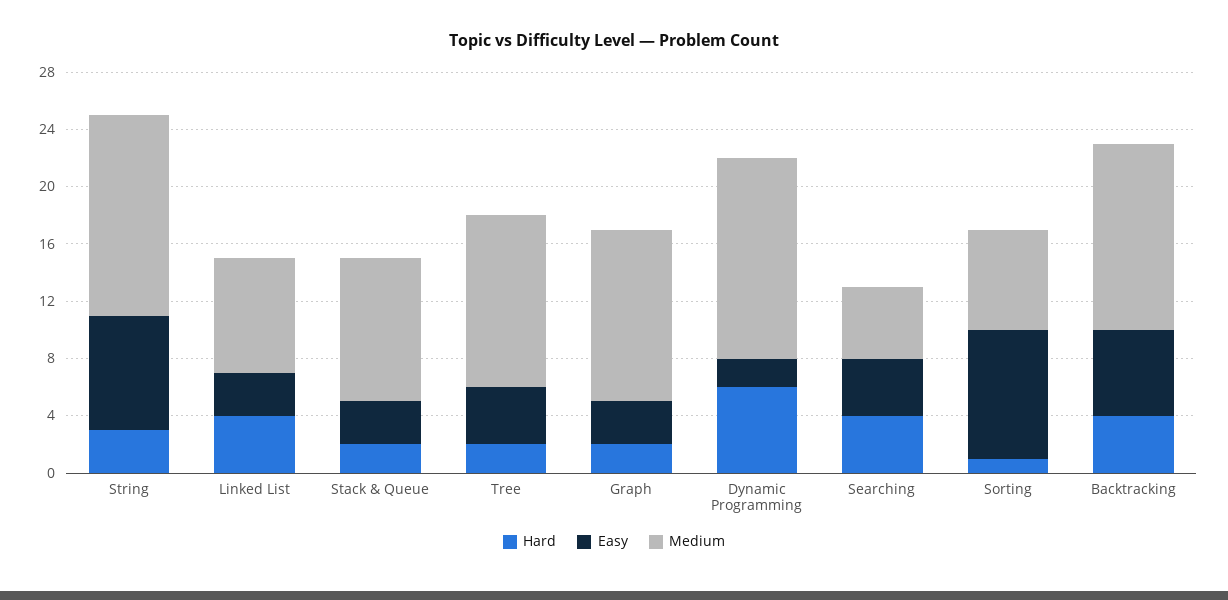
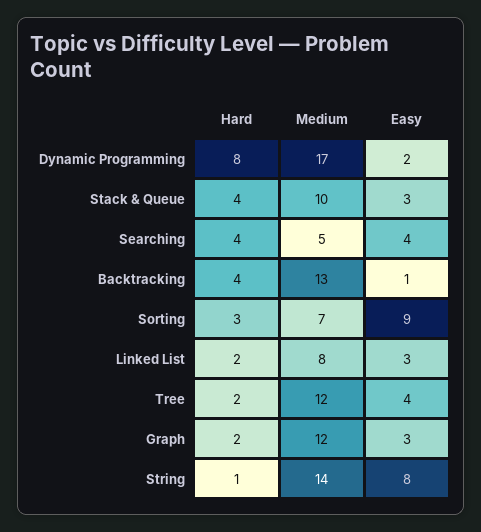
Hard, String: 3 -> 1
Hard, Linked List: 4 -> 2
Hard, Stack & Queue: 2 -> 4
Hard, Dynamic Programming: 6 -> 8
Medium, Dynamic Programming: 14 -> 17
Hard, Sorting: 1 -> 3
Easy, Backtracking: 6 -> 1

### [To do]
Copy exactly the lines of the listing above, beginning at the line with "Hard, Dynamic Programming: 6 -> 8" and ending at its final line; write out nothing else.

### [Result of the task]
Hard, Dynamic Programming: 6 -> 8
Medium, Dynamic Programming: 14 -> 17
Hard, Sorting: 1 -> 3
Easy, Backtracking: 6 -> 1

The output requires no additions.